Exercise details → Every line in the records below that holds the word "obiettivo" is to be copied.
(Data provided Opens)
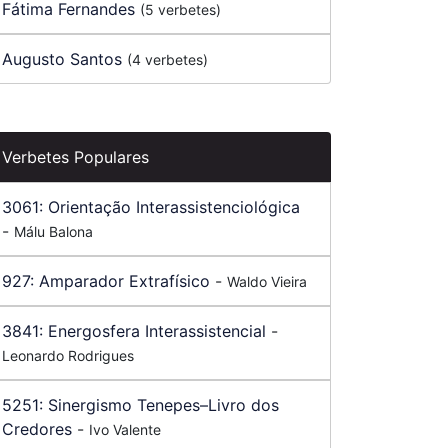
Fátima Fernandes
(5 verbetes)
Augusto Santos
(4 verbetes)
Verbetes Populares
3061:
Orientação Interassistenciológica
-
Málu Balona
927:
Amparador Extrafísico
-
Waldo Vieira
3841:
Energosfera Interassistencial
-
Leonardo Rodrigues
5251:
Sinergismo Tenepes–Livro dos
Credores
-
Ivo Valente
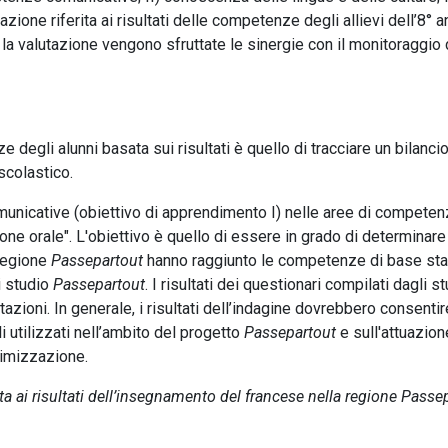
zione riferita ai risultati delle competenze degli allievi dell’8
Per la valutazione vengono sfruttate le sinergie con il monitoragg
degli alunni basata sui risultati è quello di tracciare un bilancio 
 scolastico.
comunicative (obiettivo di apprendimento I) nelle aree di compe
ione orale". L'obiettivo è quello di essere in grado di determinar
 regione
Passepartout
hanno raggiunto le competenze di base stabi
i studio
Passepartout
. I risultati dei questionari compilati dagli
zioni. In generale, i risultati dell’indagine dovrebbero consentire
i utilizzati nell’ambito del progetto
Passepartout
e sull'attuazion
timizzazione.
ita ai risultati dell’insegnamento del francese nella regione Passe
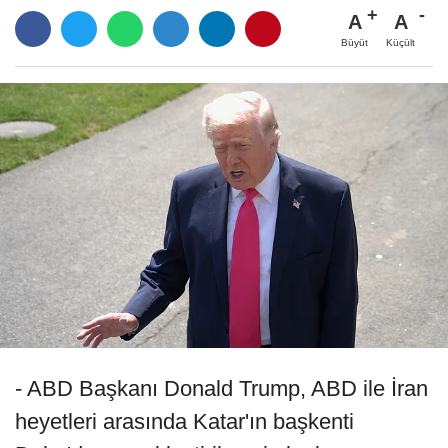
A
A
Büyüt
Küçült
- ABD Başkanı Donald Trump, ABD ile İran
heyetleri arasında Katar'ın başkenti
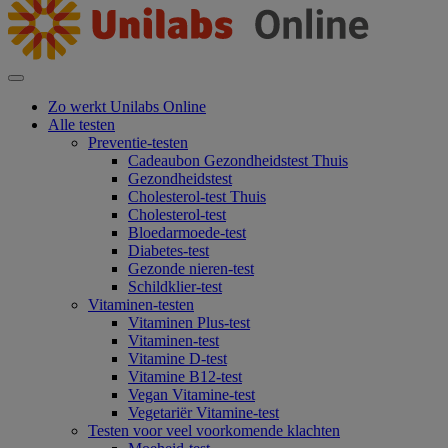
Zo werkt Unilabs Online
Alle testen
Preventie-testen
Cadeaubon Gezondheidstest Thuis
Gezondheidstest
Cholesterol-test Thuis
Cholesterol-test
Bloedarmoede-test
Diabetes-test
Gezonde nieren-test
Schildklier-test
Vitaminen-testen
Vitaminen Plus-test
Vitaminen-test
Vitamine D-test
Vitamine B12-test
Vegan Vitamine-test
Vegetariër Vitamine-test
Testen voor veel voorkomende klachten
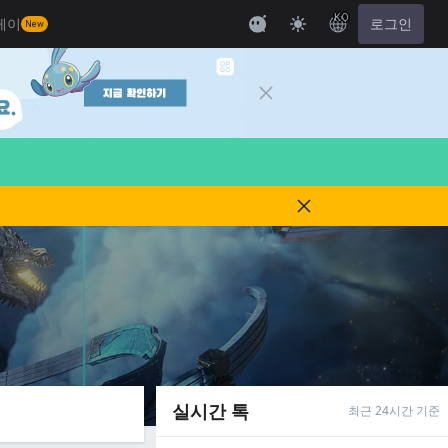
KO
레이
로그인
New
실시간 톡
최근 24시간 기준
(Data provided Closes)
(Data provided Opens)
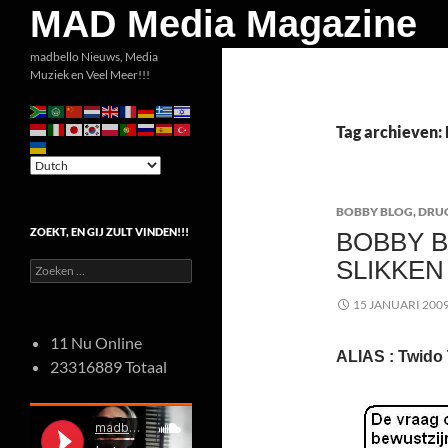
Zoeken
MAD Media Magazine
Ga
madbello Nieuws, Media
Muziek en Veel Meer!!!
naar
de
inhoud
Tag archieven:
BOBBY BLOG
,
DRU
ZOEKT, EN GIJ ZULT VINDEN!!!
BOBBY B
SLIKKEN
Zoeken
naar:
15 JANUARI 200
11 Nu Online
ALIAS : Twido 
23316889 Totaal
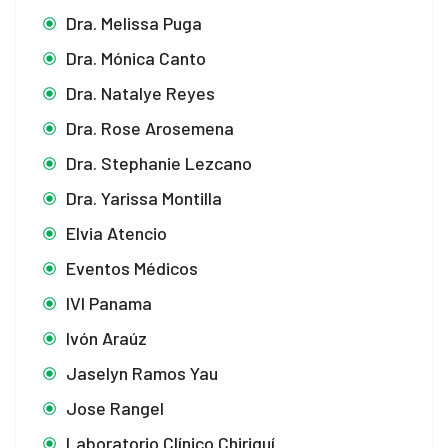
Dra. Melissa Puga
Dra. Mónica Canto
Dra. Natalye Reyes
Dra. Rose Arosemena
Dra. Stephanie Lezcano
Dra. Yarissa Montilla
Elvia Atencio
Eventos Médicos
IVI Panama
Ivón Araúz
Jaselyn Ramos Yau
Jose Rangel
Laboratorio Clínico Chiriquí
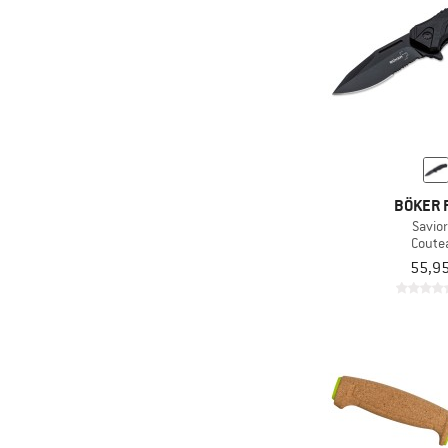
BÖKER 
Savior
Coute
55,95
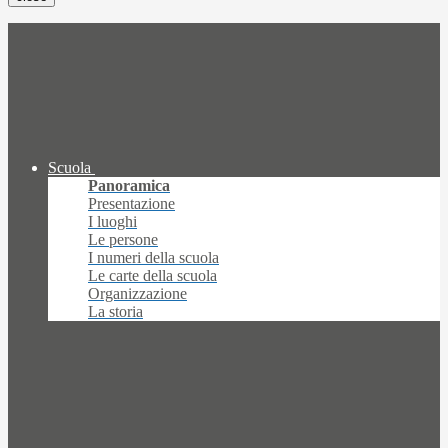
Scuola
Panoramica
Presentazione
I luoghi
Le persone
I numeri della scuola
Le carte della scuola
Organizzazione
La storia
(Data provided Closes)
(Data provided Opens)
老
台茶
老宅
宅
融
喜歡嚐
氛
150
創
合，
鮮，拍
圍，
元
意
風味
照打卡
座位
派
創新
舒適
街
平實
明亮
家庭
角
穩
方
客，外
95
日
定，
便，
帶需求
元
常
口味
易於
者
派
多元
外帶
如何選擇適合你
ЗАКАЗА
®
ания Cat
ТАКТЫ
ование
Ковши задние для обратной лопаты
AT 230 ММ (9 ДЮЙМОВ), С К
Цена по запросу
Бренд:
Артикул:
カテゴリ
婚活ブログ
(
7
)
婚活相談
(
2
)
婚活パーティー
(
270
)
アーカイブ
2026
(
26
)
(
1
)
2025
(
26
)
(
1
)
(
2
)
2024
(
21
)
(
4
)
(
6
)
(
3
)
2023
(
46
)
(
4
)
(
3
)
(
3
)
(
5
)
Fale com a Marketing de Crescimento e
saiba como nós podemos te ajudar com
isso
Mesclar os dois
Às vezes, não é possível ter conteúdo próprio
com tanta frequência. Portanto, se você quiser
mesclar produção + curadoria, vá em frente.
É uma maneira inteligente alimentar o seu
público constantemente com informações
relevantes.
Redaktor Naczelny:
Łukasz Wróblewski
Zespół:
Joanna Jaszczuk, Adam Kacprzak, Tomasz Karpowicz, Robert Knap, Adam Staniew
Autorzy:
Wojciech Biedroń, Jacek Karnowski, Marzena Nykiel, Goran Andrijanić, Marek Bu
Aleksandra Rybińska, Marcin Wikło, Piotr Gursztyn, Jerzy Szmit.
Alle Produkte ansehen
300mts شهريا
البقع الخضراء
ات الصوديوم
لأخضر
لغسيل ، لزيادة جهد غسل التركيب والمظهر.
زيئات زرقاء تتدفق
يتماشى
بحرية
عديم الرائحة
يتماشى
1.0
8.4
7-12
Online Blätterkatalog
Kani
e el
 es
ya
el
(Data provided Closes)
Result below →
comunicative (obiettivo di apprendimento I) nelle aree di compe
ione orale". L'obiettivo è quello di essere in grado di determinar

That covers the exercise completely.